Oscar: Short answer, no. Long answer, not overtly. I don't have a movie in mind as I write, and I don't think about movies as I put it on paper, but I guess psychologically there could be some of it seeping in. After I had a draft of The Bloody Gulch, my wife and I were talking about it and she said the sheriff reminds her of James Arness of Gunsmoke. The last western I saw was Open Range on TV and before that Lonesome Dove.  The last western movie I saw  in a theater was The Unforgiven with Clint Eastwood.

Me: What's your writing background (other than fiction)?
Oscar: I took journalism in high school and was the sports editor for the school paper. A few years ago when I began to put some family history and genealogy books together for the family and decided that I would try my hand at writing something else. The first attempt was a biography of my great-great-grandfather, but I had to make up large portions of it to fill in the blank parts. I later converted the fictional parts into two separate novels, Reluctant Deputy Tom Anderson and Trouble at the Sagrado Ranch.
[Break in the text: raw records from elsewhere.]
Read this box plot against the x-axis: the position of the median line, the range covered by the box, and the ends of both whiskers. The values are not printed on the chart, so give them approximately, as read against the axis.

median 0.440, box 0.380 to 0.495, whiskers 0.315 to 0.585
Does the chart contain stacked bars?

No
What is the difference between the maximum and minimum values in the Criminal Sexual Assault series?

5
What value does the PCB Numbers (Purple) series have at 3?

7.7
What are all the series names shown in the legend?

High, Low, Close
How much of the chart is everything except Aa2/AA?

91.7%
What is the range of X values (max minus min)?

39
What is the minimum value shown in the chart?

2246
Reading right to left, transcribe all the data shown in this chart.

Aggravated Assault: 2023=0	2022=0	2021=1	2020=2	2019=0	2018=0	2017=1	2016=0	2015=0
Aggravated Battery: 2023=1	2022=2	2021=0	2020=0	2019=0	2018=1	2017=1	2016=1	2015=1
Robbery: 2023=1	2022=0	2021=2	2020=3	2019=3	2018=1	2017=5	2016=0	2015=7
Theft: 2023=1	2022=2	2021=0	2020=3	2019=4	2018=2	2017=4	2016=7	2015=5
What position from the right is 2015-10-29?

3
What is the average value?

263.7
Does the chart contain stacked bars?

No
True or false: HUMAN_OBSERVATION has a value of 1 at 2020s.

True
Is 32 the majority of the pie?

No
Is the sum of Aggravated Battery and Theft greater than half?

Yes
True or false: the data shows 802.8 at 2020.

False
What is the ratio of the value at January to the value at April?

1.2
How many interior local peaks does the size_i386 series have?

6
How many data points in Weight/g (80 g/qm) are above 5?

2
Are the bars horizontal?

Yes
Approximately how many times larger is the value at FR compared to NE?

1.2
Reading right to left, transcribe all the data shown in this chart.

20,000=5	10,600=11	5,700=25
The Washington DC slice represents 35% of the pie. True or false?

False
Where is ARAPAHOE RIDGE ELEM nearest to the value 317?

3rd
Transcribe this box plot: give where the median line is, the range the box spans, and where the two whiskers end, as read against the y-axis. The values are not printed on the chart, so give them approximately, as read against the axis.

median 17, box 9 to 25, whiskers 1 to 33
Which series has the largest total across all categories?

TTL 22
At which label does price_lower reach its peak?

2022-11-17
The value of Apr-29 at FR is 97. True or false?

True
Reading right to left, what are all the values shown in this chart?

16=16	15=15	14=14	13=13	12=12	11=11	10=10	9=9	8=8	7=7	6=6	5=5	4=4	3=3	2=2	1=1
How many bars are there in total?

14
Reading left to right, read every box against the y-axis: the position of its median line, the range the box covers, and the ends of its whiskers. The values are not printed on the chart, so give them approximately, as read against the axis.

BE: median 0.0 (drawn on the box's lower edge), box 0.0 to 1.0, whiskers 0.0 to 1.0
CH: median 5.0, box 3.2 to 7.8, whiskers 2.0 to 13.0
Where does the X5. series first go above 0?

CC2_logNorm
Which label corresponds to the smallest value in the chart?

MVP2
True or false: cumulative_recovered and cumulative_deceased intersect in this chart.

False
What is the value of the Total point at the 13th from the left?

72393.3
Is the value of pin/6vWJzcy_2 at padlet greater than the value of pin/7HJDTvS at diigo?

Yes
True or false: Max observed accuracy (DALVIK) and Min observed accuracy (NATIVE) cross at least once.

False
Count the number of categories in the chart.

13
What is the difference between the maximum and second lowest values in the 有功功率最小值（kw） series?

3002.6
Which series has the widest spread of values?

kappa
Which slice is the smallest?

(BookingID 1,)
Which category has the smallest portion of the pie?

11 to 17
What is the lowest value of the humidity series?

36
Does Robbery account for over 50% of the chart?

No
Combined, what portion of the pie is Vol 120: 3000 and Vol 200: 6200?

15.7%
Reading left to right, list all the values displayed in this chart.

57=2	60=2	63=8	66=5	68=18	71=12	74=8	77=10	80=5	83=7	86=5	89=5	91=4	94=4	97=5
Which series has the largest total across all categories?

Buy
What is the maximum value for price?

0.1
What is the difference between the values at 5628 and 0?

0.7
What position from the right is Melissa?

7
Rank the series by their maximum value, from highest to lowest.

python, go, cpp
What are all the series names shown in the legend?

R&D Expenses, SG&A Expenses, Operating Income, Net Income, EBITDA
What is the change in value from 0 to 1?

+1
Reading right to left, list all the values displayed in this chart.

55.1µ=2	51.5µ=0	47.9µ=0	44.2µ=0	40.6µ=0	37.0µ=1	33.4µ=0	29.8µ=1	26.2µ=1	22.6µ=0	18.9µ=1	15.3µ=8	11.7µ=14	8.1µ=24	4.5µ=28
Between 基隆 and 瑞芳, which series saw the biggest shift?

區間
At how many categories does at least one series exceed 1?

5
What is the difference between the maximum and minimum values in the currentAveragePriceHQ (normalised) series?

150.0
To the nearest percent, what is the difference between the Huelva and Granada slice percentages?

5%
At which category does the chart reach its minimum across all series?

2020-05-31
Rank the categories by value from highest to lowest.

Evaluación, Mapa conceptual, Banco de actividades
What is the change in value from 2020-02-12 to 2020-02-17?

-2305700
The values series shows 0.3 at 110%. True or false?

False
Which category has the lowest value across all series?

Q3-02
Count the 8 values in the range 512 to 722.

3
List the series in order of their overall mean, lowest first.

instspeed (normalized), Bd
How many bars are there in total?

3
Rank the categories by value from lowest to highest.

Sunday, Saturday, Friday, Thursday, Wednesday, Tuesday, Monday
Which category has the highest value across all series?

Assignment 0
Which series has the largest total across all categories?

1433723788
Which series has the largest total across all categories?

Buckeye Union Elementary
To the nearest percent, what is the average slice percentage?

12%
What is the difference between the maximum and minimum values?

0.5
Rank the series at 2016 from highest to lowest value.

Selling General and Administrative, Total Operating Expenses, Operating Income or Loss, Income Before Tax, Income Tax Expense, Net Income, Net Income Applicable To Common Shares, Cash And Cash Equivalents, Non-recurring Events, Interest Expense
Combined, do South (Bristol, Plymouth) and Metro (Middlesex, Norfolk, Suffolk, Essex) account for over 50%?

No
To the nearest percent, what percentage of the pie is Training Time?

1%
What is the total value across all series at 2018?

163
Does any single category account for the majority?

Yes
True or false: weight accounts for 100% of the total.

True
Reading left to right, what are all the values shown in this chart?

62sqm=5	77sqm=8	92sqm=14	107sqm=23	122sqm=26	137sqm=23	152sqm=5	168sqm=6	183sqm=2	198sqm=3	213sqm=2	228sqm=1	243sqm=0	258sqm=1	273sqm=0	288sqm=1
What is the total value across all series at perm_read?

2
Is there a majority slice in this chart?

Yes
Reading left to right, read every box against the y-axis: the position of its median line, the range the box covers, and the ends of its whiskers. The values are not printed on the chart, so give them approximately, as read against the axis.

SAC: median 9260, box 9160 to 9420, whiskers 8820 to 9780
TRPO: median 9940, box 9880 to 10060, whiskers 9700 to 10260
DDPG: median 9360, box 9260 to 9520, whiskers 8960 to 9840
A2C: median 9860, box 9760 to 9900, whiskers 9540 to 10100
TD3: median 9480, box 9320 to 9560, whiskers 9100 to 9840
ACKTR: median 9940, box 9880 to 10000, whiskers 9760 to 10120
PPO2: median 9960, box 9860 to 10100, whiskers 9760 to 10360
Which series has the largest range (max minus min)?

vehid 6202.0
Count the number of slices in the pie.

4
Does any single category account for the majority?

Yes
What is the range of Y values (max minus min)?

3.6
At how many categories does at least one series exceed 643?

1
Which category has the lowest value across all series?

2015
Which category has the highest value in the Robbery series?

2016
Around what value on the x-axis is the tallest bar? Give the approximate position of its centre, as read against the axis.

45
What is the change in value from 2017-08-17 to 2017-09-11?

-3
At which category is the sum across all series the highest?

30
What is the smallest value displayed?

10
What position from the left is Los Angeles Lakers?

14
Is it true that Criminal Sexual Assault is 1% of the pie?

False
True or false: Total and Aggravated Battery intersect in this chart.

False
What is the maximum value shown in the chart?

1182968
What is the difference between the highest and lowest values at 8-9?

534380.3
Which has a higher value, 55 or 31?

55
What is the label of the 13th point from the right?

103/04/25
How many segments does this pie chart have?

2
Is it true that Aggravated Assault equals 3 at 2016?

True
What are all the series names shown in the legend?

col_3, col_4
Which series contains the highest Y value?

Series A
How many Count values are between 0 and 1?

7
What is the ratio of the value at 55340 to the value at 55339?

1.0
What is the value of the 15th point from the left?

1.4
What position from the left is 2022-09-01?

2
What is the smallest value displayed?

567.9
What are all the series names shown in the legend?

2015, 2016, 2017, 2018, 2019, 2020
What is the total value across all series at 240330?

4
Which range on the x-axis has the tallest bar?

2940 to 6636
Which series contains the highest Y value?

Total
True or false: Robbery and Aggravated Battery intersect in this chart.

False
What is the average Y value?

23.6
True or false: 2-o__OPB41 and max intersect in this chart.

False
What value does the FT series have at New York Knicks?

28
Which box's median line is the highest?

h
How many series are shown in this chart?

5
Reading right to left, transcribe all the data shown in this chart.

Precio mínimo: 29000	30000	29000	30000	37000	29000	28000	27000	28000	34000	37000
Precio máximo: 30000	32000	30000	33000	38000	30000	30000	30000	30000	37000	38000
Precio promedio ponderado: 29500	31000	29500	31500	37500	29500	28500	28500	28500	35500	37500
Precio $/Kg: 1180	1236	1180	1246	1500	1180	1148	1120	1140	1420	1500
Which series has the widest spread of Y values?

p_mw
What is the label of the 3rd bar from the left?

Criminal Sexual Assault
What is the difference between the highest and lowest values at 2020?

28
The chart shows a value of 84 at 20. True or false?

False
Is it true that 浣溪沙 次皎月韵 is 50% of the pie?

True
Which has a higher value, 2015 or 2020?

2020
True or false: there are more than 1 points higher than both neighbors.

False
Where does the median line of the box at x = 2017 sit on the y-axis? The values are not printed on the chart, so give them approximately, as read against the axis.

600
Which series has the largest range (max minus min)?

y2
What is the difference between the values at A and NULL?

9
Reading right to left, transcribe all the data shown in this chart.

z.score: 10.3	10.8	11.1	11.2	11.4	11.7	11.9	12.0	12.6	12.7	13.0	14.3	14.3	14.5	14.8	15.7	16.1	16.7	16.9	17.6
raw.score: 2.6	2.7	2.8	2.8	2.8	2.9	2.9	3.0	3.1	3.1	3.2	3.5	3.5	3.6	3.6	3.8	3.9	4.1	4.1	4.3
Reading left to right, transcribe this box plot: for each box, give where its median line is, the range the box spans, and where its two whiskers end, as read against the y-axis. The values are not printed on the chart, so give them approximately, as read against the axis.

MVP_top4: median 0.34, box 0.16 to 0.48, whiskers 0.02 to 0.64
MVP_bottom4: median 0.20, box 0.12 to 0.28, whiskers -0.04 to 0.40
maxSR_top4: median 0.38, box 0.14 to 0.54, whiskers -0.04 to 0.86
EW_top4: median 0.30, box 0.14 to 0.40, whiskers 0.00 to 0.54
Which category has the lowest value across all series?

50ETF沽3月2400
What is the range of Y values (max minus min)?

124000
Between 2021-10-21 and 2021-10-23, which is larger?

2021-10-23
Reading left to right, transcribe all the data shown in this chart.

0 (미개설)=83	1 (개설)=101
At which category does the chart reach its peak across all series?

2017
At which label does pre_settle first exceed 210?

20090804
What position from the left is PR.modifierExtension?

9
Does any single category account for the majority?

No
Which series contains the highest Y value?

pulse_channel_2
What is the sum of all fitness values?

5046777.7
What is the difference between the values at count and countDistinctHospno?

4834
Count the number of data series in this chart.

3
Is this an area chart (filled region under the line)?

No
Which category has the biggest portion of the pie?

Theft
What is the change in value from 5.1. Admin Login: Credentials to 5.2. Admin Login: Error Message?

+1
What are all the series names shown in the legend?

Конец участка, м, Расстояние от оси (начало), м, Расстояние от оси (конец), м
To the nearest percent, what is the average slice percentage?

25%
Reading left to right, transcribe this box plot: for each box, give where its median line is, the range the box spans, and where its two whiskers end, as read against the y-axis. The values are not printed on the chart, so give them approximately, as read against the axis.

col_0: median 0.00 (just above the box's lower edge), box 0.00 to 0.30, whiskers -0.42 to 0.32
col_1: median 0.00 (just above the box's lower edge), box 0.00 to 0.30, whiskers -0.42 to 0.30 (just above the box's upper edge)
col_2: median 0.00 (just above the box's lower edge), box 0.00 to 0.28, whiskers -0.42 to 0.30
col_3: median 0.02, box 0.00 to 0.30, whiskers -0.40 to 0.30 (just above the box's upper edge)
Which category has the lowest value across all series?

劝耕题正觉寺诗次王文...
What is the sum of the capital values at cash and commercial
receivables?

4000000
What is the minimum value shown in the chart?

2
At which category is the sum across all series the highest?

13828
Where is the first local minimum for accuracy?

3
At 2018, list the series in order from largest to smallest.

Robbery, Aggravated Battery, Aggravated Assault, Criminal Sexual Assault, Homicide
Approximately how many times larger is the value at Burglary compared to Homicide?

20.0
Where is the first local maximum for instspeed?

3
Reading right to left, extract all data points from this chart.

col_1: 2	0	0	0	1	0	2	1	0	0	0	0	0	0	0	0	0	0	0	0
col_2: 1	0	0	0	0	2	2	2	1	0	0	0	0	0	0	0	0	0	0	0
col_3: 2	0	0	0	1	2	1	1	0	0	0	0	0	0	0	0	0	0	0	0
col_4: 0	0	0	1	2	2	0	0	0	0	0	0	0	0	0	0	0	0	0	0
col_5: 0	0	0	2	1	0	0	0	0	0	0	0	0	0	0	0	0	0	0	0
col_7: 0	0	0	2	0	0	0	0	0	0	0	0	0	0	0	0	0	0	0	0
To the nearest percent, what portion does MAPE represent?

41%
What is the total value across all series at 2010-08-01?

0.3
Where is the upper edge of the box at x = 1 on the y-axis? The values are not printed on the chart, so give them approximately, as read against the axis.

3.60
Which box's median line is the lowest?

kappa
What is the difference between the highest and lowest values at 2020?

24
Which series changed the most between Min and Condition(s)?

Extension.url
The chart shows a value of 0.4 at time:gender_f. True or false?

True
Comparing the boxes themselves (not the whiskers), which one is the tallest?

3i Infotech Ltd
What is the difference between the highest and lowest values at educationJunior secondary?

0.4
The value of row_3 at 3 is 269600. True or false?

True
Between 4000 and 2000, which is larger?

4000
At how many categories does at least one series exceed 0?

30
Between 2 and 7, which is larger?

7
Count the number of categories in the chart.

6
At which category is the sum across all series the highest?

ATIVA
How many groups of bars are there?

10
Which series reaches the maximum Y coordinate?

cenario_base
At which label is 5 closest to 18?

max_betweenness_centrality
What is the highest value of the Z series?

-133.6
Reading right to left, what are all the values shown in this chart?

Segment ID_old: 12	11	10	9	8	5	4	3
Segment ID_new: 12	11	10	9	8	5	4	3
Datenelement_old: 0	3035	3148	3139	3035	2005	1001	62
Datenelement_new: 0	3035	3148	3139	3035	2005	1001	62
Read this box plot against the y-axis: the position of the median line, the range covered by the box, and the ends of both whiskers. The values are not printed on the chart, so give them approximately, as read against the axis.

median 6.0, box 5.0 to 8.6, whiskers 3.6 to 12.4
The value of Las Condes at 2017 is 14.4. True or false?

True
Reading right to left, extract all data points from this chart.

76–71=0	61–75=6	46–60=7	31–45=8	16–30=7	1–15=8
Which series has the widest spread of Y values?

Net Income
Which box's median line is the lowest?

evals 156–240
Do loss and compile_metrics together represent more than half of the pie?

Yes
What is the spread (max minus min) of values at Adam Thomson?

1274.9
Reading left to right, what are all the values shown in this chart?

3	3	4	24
Me: Do you belong to a critique group?
Oscar: No. I was in a small Yahoo group for awhile, but it wasn't active enough, and I was too busy to really participate. I am taking classes at the Writer's Round Table of the Bishop Literary Service and getting feedback on my lesson writing there. Until it was put on line, had been attending classes for two or three years.  

Me: What have you been doing to promote The Stranger from the Valley?
Oscar: Being new at this, probably not as much as I should be, and mostly because of my budget. I've been putting it on the blog, of course, I have a site on Facebook, and I talk about it whenever I get the chance to push it. I've asked two local libraries to put it on their shelves, and have sent out a couple of news releases. This past weekend I had a short interview over the phone with a reporter, Lacey McMurry, of the Uintah Basin Standard of Roosevelt, Utah, a news provider for the locale of the novel.

Me: You say on your blog you have other novels in the works.
Oscar: Yes, The Bloody Gulch is next in line at the moment to be submitted to a publisher. Bloody Upamona is about ready to go, but it's waiting on The Gold Claim Wrangle to see what happens there. The Long Time Posse I like, but I don't think it's quite ready. Up The Arkansas has been put aside for now. Others I’m working on are Reluctant Deputy Tom Anderson and Trouble at the Sagrado Ranch.

Me: Best of luck, Oscar, with The Stranger from the Valley and all the rest!

Me again: It would be cruel to make you folks scroll way back to the top to place that order with Amazon, so I won't. You can click right here.

2 comments:

Oscar said...

Thanks, Dave, for the interview. You did a terrific job weeding out the chaff and making it more interesting. It is very much appreciated.

Steve Lee said...

I like a little real history with a western. I'm ordering a copy of this.